選曲は各国ごとにアンケートをとって上位に入った曲をレパートリーに入れ替えていた。
日本では他の国であまり演奏しない『スターマン』などが加わっている。

David Bowie : Starman (Tokyo 1990)

バンド編成は最小限でギターもエイドリアン・ブリューひとりしかいない。
っていうかブリューがいたおかげで何とか成立しているバンドだった。

ボウイの衣装は白のシャツに黒のスーツでバックスクリーンもほとんどモノクロだったので、葬式ツアーとも呼ばれていた。

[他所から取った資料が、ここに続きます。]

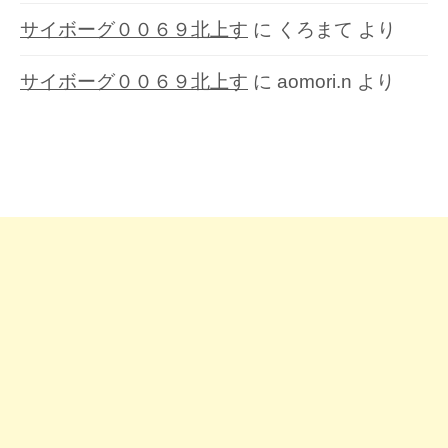
サイボーグ００６９北上す
に
くろまて
より
サイボーグ００６９北上す
に
aomori.n
より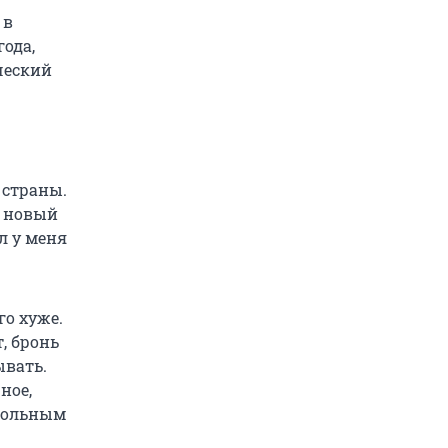
 в
года,
ческий
 страны.
л новый
л у меня
го хуже.
, бронь
ывать.
ное,
овольным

同じツアーの他の国のライブを観てもさほど良くないのに東京ドームのライブは、ボウイはかなり張り切っている印象を受ける。

他のツアーではあまり熱唱するタイプじゃないのに中盤から後半へ進行するにつれかなりヒートアップしている。

今となっては、それはこの時期のボウイならではの焦りなのかなと感じる。

いったん過去をリセットしてやり直したいけど俺はまだまだやれるんだ的な熱い思いもあったのかも知れない。

バンドの演奏は全体的に控えめな演奏ながら、『ヤング・アメリカン』『フェイム』などのアメリカ時代の曲のアレンジは、オリジナルよりもソウルフルで他のツアーのバージョンよりもカッコ良い。

『ヒーローズ』のアレンジはオリジナルにかなり近く、さすがフリップのギターを間近で見ていたブリューの再現度は見事だった。

このSound + Visionツアーを10代の頃と当時のボウイと同世代になってから見たら印象がかなり変わってしまった。

10代から見たら40代なんてかなりのオッサンだし、全盛期に生で見たかったなーなんて思いもあった。

今見ると当たり前だけど、晩年のボウイに比べればはるかに若いし、声量もある。

だけどこの年代らしい、このままで良いのだろうか?というような迷いや葛藤も感じとれる。

もちろん世界的なロックスターの気持ちなどは知る由もないけど、ひとりの中年男として妙にシンパシーを感じてしまうのだった。

来日当時のインタビュー動画でボウイは日本のチャート上位の音楽は上辺だけで好きではないと語っている。

この当時の日本の音楽はそれなりに充実していたと思うけど、96年頃のインタビューでは、この国のチャートほどひどいものはないとも語っていた。

ボウイがそれからさらにひどくなった今の日本のチャートの音楽を聴いたとしたら何ていうのだろうか。

created by Rinker
Parlophone
¥3,894 (2024/04/26 01:00:25時点 Amazon調べ-詳細)

1990年5月16日東京ドームライブの動画

このツアーの東京ドーム公演に当時高校生の私は行く予定だった。
しかし、チケットぴあで予約はしたのに支払いをせずに忘れて流れてしまった。

その後でNHKでライブ録画が放送され、その内容が良かったのでとても後悔した。

Sound + Visionツアーのライブ音源も映像もオフィシャルでは発売されていないし、NHKにも当時の映像はもう残っていないそうだ。